● EXTRACT TO READ:
-- -- --

Monday, December 7, 2009

Follow in your Mother's footsteps


HOMILY FOR THE SOLEMNITY OF THE IMMACULATE CONCEPTION OF THE BLESSED VIRGIN MARY, December 8, 2009:

A woman was having a very busy day at home. With many children, every day was hectic. On this particular day, however, she was having trouble doing even routine chores - all because of one little boy. Kenny, was three at the time, and was on his mother’s heels no matter where she went. Whenever she stopped to do something and turned back around, she would trip over him. Several times, she patiently suggested fun activities to keep him occupied. “Wouldn’t you like to play outside?” she would ask. But he simply smiled an innocent smile and said, “That’s all right, Mommy. I’d rather be in here with you.” Then he continued to bounce happily along behind her. After stepping on his toes for the fifth time, the young mother began to lose her patience and insisted that he go outside and play with the other children. When she asked Kenny why he was acting this way, he looked up at her and said, “Well, Mommy, in school my teacher told me to walk in Jesus’ footsteps. But I can’t see Him, so I’m walking in yours.”

-- -- --

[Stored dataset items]
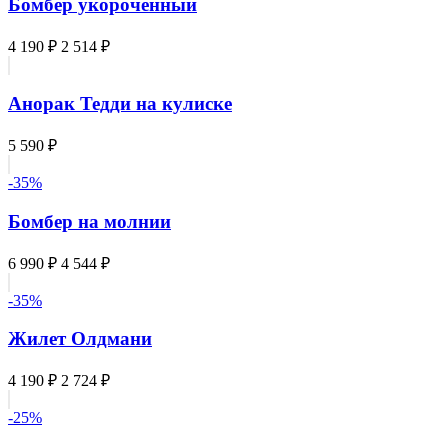
Бомбер укороченный
4 190 ₽
2 514 ₽
Анорак Тедди на кулиске
5 590 ₽
-35%
Бомбер на молнии
6 990 ₽
4 544 ₽
-35%
Жилет Олдмани
4 190 ₽
2 724 ₽
-25%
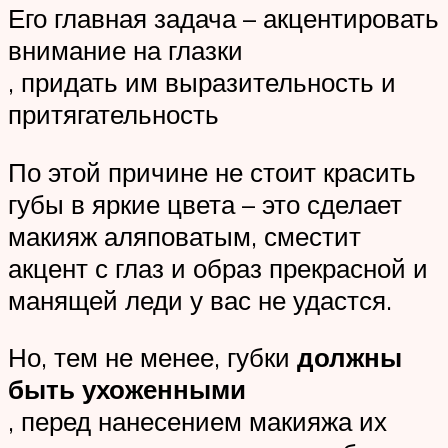
Его главная задача – акцентировать
внимание на глазки
, придать им выразительность и
притягательность
По этой причине не стоит красить
губы в яркие цвета – это сделает
макияж аляповатым, сместит
акцент с глаз и образ прекрасной и
манящей леди у вас не удастся.
Но, тем не менее, губки
должны
быть ухоженными
, перед нанесением макияжа их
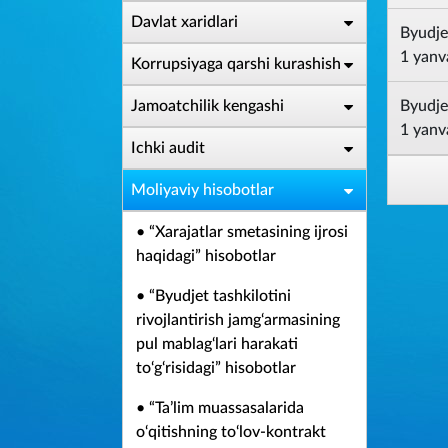
Davlat xaridlari
Byudjet
1 yanva
Korrupsiyaga qarshi kurashish
Jamoatchilik kengashi
Byudjet
1 yanva
Ichki audit
Moliyaviy hisobotlar
• “Xarajatlar smetasining ijrosi
haqidagi” hisobotlar
• “Byudjet tashkilotini
rivojlantirish jamg‘armasining
pul mablag‘lari harakati
to‘g‘risidagi” hisobotlar
• “Ta’lim muassasalarida
o‘qitishning to‘lov-kontrakt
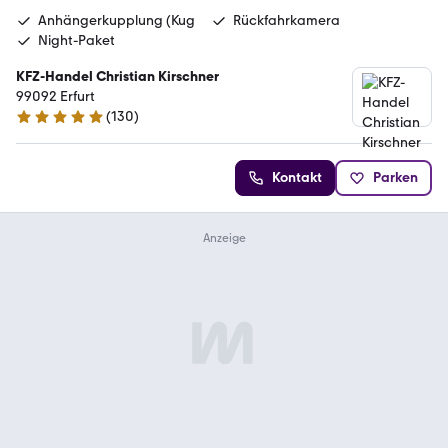
Anhängerkupplung (Kug
Rückfahrkamera
Night-Paket
KFZ-Handel Christian Kirschner
99092 Erfurt
(
130
)
5 Sterne
Kontakt
Parken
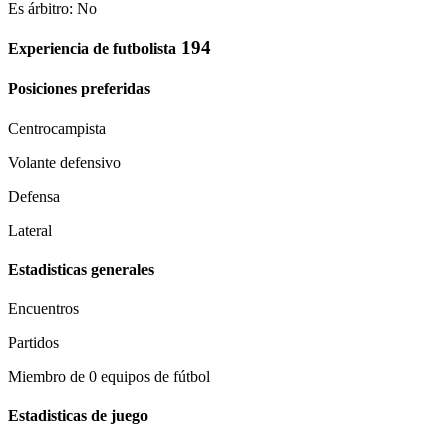
Es árbitro: No
194
Experiencia de futbolista
Posiciones preferidas
Centrocampista
Volante defensivo
Defensa
Lateral
Estadisticas generales
Encuentros
Partidos
Miembro de 0 equipos de fútbol
Estadisticas de juego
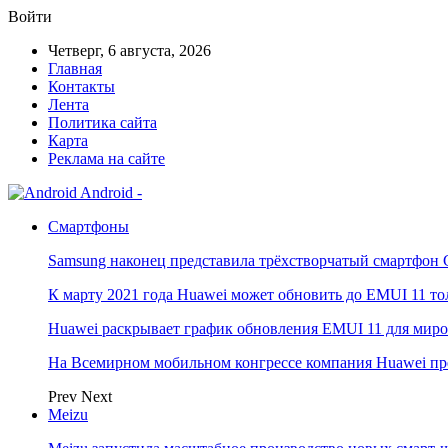
Войти
Четверг, 6 августа, 2026
Главная
Контакты
Лента
Политика сайта
Карта
Реклама на сайте
Android -
Смартфоны
Samsung наконец представила трёхстворчатый смартфон 
К марту 2021 года Huawei может обновить до EMUI 11 то
Huawei раскрывает график обновления EMUI 11 для мир
На Всемирном мобильном конгрессе компания Huawei пр
Prev
Next
Meizu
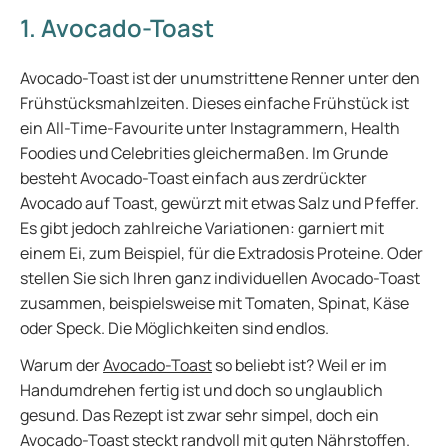
1. Avocado-Toast
Avocado-Toast ist der unumstrittene Renner unter den
Frühstücksmahlzeiten. Dieses einfache Frühstück ist
ein All-Time-Favourite unter Instagrammern, Health
Foodies und Celebrities gleichermaßen. Im Grunde
besteht Avocado-Toast einfach aus zerdrückter
Avocado auf Toast, gewürzt mit etwas Salz und Pfeffer.
Es gibt jedoch zahlreiche Variationen: garniert mit
einem Ei, zum Beispiel, für die Extradosis Proteine. Oder
stellen Sie sich Ihren ganz individuellen Avocado-Toast
zusammen, beispielsweise mit Tomaten, Spinat, Käse
oder Speck. Die Möglichkeiten sind endlos.
Warum der
Avocado-Toast
so beliebt ist? Weil er im
Handumdrehen fertig ist und doch so unglaublich
gesund. Das Rezept ist zwar sehr simpel, doch ein
Avocado-Toast steckt randvoll mit guten Nährstoffen.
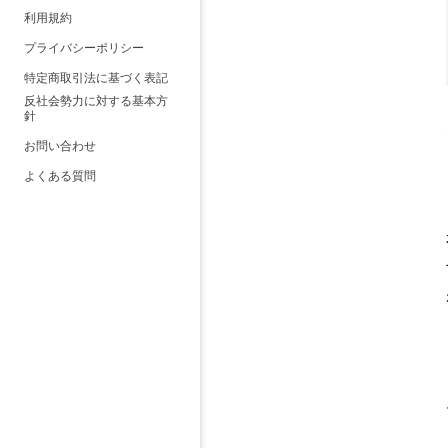
利用規約
プライバシーポリシー
特定商取引法に基づく表記
反社会勢力に対する基本方
針
お問い合わせ
よくある質問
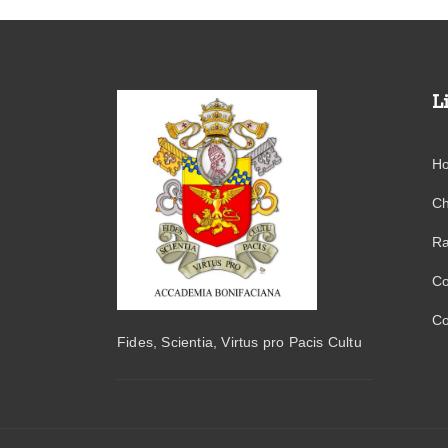
L
H
Ch
Ra
Co
Co
Fides, Scientia, Virtus pro Pacis Cultu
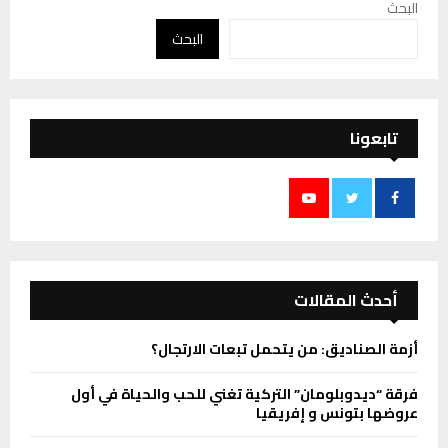
البحث
البحث
تابعونا
أحدث المقالات
أزمة الصناديق: من يتحمل تبعات الارتجال؟
فرقة “ديدوبلومان” التركية تغني للحب والحياة في أول
عروضها بتونس و إفريقيا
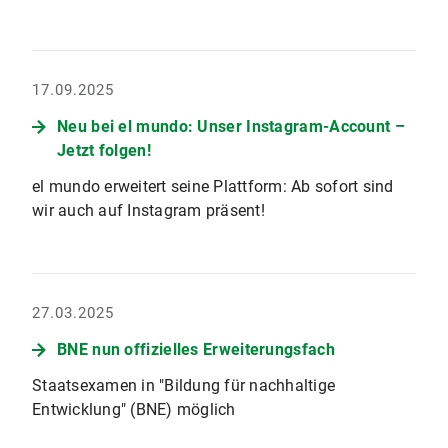
17.09.2025
Neu bei el mundo: Unser Instagram-Account –
Jetzt folgen!
el mundo erweitert seine Plattform: Ab sofort sind
wir auch auf Instagram präsent!
27.03.2025
BNE nun offizielles Erweiterungsfach
Staatsexamen in "Bildung für nachhaltige
Entwicklung" (BNE) möglich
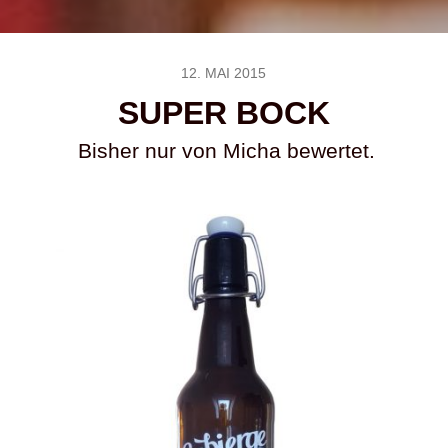
12. MAI 2015
SUPER BOCK
Bisher nur von Micha bewertet.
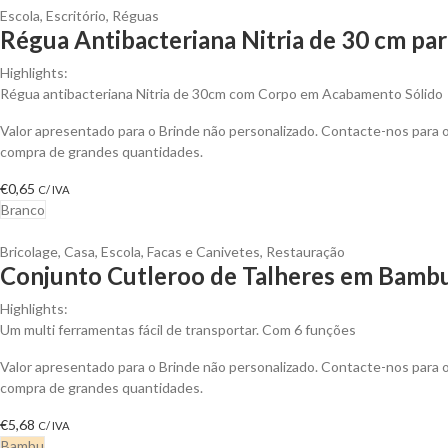
Escola
,
Escritório
,
Réguas
Régua Antibacteriana Nitria de 30 cm par
Highlights:
Régua antibacteriana Nitria de 30cm com Corpo em Acabamento Sólido
Valor apresentado para o Brinde não personalizado. Contacte-nos para
compra de grandes quantidades.
€
0,65
C/ IVA
Branco
Bricolage
,
Casa
,
Escola
,
Facas e Canivetes
,
Restauração
Conjunto Cutleroo de Talheres em Bambu
Highlights:
Um multi ferramentas fácil de transportar. Com 6 funções
Valor apresentado para o Brinde não personalizado. Contacte-nos para
compra de grandes quantidades.
€
5,68
C/ IVA
Bambu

-- -- --

● ASSIGNMENT:
In the homily above, what reason does Kenny give his mother for following her everywhere?

● EXERCISE OUTPUT:
His teacher told him to walk in Jesus' footsteps, but he can't see Jesus, so he is walking in his mother's.